Background Acute lung injury (ALI) is characterized by impaired alveolar function and excessive inflammation, which is commonly seen in clinical anesthesia and intensive care units. tRNA‐derived small RNA (tsRNA) is a non‐coding RNA that can be used as a potential disease diagnostic biomarker. The connection between ALI and tsRNA remains unknown. We aimed to explore the possible regulatory functions and mechanisms of tsRNAs in ALI treated with DEX. Methods Firstly, we established the ALI model by LPS injection and explored the effect of dexmedetomidine (DEX) treatment on lung damage. Then, the lung tissues were obtained from the LPS and LPS + DEX group for small RNA sequencing. Results We proved that DEX could ameliorate pulmonary injury, and decreased inflammation, pulmonary edema, and ferroptosis (MDA down‐regulation and GPX4 up‐regulation) in ALI. Furthermore, in the tsRNA expression profile, the top 10 down‐regulated tsRNAs were tsRNA‐1018, tsRNA‐3045b, tsRNA‐5021a, tsRNA‐1020, tsRNA‐5002b, tsRNA‐3045b, tsRNA‐1026, tsRNA‐5004a, tsRNA‐5005b and tsRNA‐1009, and the top 10 up‐regulated tsRNAs were tsRNA‐3025b, tsRNA‐3025a, tsRNA‐5016b, tsRNA‐3042b, tsRNA‐3029b, tsRNA‐3028b, tsRNA‐5006a, tsRNA‐3027b, tsRNA‐3027a, and tsRNA‐5009b. The enrichment analysis of GO terms and KEGG pathways pointed that target genes of DE‐tsRNAs were mainly enriched in regulation of transcription‐associated GO terms, NF‐kappa B signaling pathway, MAPK signaling pathway, and PI3K‐Akt signaling pathway.

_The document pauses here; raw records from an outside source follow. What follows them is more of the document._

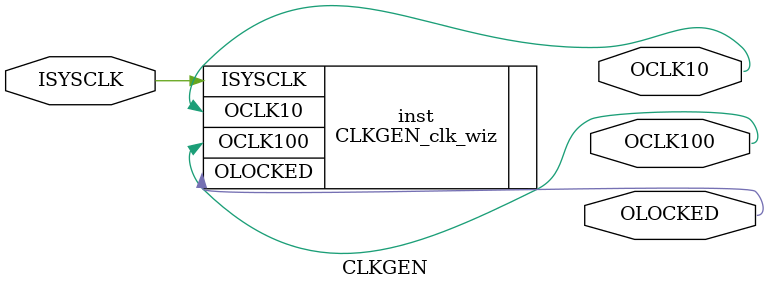
<source format=v>


`timescale 1ps/1ps

(* CORE_GENERATION_INFO = "CLKGEN,clk_wiz_v6_0_0_0,{component_name=CLKGEN,use_phase_alignment=true,use_min_o_jitter=false,use_max_i_jitter=false,use_dyn_phase_shift=false,use_inclk_switchover=false,use_dyn_reconfig=false,enable_axi=0,feedback_source=FDBK_AUTO,PRIMITIVE=MMCM,num_out_clk=2,clkin1_period=83.333,clkin2_period=10.0,use_power_down=false,use_reset=false,use_locked=true,use_inclk_stopped=false,feedback_type=SINGLE,CLOCK_MGR_TYPE=NA,manual_override=false}" *)

module CLKGEN 
 (
  // Clock out ports
  output        OCLK100,
  output        OCLK10,
  // Status and control signals
  output        OLOCKED,
 // Clock in ports
  input         ISYSCLK
 );

  CLKGEN_clk_wiz inst
  (
  // Clock out ports  
  .OCLK100(OCLK100),
  .OCLK10(OCLK10),
  // Status and control signals               
  .OLOCKED(OLOCKED),
 // Clock in ports
  .ISYSCLK(ISYSCLK)
  );

endmodule

</source>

The RT‐qPCR results of tsRNA‐1020 and tsRNA‐1018 were in accordance with small RNA sequencing data. Conclusion DEX affected the abnormal expression of tsRNAs in ALI. These aberrantly expressed tsRNAs and enriched physiological processes provide a scientific basis for the diagnosis and treatment of ALI.